▶ [Brief]
Print out every entry, keeping each line identical to the original.

Stored dataset items
++++++
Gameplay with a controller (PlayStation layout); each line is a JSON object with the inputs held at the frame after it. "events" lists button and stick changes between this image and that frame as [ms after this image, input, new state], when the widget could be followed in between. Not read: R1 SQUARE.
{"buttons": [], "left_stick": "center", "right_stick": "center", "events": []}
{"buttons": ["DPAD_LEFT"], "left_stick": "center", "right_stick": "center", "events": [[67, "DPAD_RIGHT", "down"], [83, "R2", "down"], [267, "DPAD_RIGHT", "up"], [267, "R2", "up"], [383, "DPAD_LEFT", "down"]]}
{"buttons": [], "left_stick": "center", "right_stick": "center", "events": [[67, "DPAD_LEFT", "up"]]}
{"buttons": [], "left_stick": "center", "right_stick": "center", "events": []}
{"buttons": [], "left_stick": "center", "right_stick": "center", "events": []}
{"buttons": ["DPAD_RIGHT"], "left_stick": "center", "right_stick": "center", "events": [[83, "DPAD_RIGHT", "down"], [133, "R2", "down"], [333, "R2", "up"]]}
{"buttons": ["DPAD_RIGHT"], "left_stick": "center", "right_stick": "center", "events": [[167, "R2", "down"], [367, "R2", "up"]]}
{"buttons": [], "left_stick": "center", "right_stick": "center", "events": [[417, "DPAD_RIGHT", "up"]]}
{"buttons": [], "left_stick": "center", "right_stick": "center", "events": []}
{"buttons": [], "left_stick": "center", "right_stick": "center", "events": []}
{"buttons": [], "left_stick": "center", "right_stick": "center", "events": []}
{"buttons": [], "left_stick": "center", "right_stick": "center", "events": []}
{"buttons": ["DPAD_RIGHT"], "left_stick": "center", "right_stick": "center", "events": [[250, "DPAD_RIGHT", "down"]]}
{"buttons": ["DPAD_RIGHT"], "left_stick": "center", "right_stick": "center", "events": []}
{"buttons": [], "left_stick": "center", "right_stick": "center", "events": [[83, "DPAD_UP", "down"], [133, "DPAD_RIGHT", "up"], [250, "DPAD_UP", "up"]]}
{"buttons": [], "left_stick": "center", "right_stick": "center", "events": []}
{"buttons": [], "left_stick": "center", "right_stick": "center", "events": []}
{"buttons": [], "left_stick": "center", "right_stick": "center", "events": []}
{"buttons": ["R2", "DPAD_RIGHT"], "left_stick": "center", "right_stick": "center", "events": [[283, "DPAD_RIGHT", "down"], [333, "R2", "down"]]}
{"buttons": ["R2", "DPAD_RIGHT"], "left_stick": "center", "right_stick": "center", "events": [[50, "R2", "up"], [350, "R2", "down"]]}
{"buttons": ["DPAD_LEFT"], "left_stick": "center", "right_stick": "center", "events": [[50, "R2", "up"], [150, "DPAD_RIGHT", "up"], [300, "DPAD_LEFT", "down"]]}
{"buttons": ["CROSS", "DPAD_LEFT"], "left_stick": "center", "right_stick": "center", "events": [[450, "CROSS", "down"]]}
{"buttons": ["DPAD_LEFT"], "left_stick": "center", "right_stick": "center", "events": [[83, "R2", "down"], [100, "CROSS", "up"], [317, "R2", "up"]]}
++++++
▶ [Response below]
Gameplay with a controller (PlayStation layout); each line is a JSON object with the inputs held at the frame after it. "events" lists button and stick changes between this image and that frame as [ms after this image, input, new state], when the widget could be followed in between. Not read: R1 SQUARE.
{"buttons": [], "left_stick": "center", "right_stick": "center", "events": []}
{"buttons": ["DPAD_LEFT"], "left_stick": "center", "right_stick": "center", "events": [[67, "DPAD_RIGHT", "down"], [83, "R2", "down"], [267, "DPAD_RIGHT", "up"], [267, "R2", "up"], [383, "DPAD_LEFT", "down"]]}
{"buttons": [], "left_stick": "center", "right_stick": "center", "events": [[67, "DPAD_LEFT", "up"]]}
{"buttons": [], "left_stick": "center", "right_stick": "center", "events": []}
{"buttons": [], "left_stick": "center", "right_stick": "center", "events": []}
{"buttons": ["DPAD_RIGHT"], "left_stick": "center", "right_stick": "center", "events": [[83, "DPAD_RIGHT", "down"], [133, "R2", "down"], [333, "R2", "up"]]}
{"buttons": ["DPAD_RIGHT"], "left_stick": "center", "right_stick": "center", "events": [[167, "R2", "down"], [367, "R2", "up"]]}
{"buttons": [], "left_stick": "center", "right_stick": "center", "events": [[417, "DPAD_RIGHT", "up"]]}
{"buttons": [], "left_stick": "center", "right_stick": "center", "events": []}
{"buttons": [], "left_stick": "center", "right_stick": "center", "events": []}
{"buttons": [], "left_stick": "center", "right_stick": "center", "events": []}
{"buttons": [], "left_stick": "center", "right_stick": "center", "events": []}
{"buttons": ["DPAD_RIGHT"], "left_stick": "center", "right_stick": "center", "events": [[250, "DPAD_RIGHT", "down"]]}
{"buttons": ["DPAD_RIGHT"], "left_stick": "center", "right_stick": "center", "events": []}
{"buttons": [], "left_stick": "center", "right_stick": "center", "events": [[83, "DPAD_UP", "down"], [133, "DPAD_RIGHT", "up"], [250, "DPAD_UP", "up"]]}
{"buttons": [], "left_stick": "center", "right_stick": "center", "events": []}
{"buttons": [], "left_stick": "center", "right_stick": "center", "events": []}
{"buttons": [], "left_stick": "center", "right_stick": "center", "events": []}
{"buttons": ["R2", "DPAD_RIGHT"], "left_stick": "center", "right_stick": "center", "events": [[283, "DPAD_RIGHT", "down"], [333, "R2", "down"]]}
{"buttons": ["R2", "DPAD_RIGHT"], "left_stick": "center", "right_stick": "center", "events": [[50, "R2", "up"], [350, "R2", "down"]]}
{"buttons": ["DPAD_LEFT"], "left_stick": "center", "right_stick": "center", "events": [[50, "R2", "up"], [150, "DPAD_RIGHT", "up"], [300, "DPAD_LEFT", "down"]]}
{"buttons": ["CROSS", "DPAD_LEFT"], "left_stick": "center", "right_stick": "center", "events": [[450, "CROSS", "down"]]}
{"buttons": ["DPAD_LEFT"], "left_stick": "center", "right_stick": "center", "events": [[83, "R2", "down"], [100, "CROSS", "up"], [317, "R2", "up"]]}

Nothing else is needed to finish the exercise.